### 작업 지시
관계 확인 쿼리를 묻는 본문에서 글쓴이는 3번 경우를 어떤 관계로 나타내려 하나요?

### 본문
▶
1:1 1:N N:1 확인 쿼리 문의
1번경우
1 2
1 3
2번 경우
2 1
3 1
3번 경우
3 4
위처럼 칼럼 두개를 비교해서 관계를 나타내려 하는데요
1번경우는 1:N 2번경우는 N:1 3번은 1:1 이렇게요.
쿼리를 어떻게 짜야하나요?
WITH t AS ( SELECT 1 gb, 1 c1, 2 c2 FROM dual UNION ALL SELECT 1, 1, 3 FROM dual UNION ALL SELECT 2, 2, 1 FROM dual UNION ALL SELECT 2, 3, 1 FROM dual UNION ALL SELECT 3, 1, 2 FROM dual UNION ALL SELECT 3, 3, 4 FROM dual UNION ALL SELECT 4, 1, 3 FROM dual UNION ALL SELECT 4, 1, 4 FROM dual UNION ALL SELECT 4, 2, 4 FROM dual ) SELECT gb , DECODE(cnt, cnt_1, '1', 'N') || ':' || DECODE(cnt, cnt_2, '1', 'N') AS relation FROM (SELECT gb , COUNT(*) cnt , COUNT(DISTINCT c1) cnt_1 , COUNT(DISTINCT c2) cnt_2 FROM t GROUP BY gb ORDER BY gb ) ;
with t as ( select 1 gb, 1 c1, 2 c2 from dual union all select 1, 1, 3 from dual union all select 2, 2, 1 from dual union all select 2, 3, 1 from dual union all select 3, 1, 2 from dual union all select 3, 3, 4 from dual union all select 4, 1, 3 from dual union all select 4, 1, 4 from dual union all select 4, 2, 4 from dual union all select 5, 1, 3 from dual union all select 5, 1, 5 from dual union all select 5, 1, 7 from dual union all select 5, 1, 2 from dual union all select 5, 1, 9 from dual union all select 5, 1, 4 from dual ) select gb ,decode(cnt,decode(cnt_1 ,cnt_2,cnt_1 ,cnt_2) ,'1','N' ) || ':' || decode(cnt,decode(cnt_2 ,cnt_1,cnt_2 ,cnt_1) ,'1','N' ) AS relation from ( select gb ,count(*) cnt ,count(distinct c1) cnt_1 ,count(distinct c2) cnt_2 from t group by gb order by gb ) ;
◀
### 자료 발췌
▶
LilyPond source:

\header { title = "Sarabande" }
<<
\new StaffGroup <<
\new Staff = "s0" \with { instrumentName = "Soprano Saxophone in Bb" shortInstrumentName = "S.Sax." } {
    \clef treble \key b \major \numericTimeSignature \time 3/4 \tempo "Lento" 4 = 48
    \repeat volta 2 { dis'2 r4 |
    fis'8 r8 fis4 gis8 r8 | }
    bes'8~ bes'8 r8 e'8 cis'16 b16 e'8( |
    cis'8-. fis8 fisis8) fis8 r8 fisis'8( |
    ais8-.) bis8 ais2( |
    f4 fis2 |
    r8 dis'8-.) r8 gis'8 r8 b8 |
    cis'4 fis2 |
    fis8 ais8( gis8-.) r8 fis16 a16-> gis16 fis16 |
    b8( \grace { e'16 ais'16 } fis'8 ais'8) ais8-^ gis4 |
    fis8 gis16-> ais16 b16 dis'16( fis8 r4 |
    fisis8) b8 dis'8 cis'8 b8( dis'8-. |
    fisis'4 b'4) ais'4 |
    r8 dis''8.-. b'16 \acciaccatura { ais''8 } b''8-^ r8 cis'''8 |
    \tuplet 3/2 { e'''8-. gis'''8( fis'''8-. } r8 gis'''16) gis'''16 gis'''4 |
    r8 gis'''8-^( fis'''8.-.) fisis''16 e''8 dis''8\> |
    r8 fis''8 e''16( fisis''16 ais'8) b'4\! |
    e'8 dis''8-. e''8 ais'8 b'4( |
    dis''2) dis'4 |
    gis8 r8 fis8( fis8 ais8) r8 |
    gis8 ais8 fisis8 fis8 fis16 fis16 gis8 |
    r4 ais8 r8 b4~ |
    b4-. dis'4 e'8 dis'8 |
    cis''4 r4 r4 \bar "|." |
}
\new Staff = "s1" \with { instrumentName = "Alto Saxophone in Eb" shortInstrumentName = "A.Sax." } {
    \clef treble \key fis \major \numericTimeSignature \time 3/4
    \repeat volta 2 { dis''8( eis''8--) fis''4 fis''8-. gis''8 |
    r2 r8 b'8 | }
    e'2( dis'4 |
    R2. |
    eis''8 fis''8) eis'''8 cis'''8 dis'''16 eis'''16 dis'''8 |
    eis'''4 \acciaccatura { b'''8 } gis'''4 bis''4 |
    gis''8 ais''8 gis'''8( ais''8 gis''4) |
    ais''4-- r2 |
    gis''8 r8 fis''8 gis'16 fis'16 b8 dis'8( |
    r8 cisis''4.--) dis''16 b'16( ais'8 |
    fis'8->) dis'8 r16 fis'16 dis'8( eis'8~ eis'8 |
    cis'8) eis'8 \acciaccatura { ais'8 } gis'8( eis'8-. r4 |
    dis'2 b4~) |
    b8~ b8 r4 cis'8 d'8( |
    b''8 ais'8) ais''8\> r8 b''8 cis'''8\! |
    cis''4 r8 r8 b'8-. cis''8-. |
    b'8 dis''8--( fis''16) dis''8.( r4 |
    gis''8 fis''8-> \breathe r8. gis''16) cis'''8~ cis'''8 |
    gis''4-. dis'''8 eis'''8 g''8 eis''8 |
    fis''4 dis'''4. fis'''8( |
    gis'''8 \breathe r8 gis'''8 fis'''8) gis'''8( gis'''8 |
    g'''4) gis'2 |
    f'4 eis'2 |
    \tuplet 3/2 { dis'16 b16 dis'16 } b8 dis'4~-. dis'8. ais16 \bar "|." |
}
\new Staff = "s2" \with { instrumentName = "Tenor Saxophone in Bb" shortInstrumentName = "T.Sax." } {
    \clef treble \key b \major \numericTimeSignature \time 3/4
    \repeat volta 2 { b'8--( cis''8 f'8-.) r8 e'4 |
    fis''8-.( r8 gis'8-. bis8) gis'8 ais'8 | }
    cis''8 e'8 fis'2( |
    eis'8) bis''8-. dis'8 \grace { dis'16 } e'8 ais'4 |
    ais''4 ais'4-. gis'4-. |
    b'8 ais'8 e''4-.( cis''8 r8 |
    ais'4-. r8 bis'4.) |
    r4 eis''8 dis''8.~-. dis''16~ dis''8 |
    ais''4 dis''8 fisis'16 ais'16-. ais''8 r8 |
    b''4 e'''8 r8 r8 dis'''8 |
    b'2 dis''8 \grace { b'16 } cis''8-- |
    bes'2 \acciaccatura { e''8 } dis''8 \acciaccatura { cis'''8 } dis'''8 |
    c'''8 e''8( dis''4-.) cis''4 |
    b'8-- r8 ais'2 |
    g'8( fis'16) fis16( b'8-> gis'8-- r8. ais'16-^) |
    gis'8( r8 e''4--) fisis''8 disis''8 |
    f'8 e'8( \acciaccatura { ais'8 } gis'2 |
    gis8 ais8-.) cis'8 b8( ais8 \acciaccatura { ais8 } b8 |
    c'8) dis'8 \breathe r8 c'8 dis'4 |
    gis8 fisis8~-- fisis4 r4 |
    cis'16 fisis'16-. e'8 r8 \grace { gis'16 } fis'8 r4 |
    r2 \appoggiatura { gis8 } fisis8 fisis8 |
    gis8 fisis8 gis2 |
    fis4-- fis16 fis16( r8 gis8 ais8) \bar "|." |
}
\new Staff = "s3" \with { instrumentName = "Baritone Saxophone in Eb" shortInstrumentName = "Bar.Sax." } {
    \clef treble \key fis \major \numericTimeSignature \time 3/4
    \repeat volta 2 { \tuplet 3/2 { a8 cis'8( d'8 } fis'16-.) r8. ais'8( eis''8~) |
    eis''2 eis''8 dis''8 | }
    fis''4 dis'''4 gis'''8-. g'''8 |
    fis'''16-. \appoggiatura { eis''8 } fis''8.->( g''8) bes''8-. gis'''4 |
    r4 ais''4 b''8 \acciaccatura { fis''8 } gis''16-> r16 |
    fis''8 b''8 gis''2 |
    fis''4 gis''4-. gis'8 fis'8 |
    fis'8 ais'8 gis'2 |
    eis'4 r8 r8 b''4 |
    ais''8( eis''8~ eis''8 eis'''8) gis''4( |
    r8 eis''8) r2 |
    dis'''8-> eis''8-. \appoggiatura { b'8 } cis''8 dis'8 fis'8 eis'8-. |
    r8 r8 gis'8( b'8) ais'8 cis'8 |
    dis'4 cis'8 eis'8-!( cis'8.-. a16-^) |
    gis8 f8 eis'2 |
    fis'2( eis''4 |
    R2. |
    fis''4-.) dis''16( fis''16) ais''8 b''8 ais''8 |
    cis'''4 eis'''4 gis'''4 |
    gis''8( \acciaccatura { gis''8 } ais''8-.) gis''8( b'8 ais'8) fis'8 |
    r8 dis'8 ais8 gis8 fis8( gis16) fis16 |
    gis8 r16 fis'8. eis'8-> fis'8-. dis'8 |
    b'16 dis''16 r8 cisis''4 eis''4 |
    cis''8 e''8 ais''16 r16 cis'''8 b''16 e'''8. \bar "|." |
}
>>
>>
◀
### 문제 정답
1:1 관계입니다.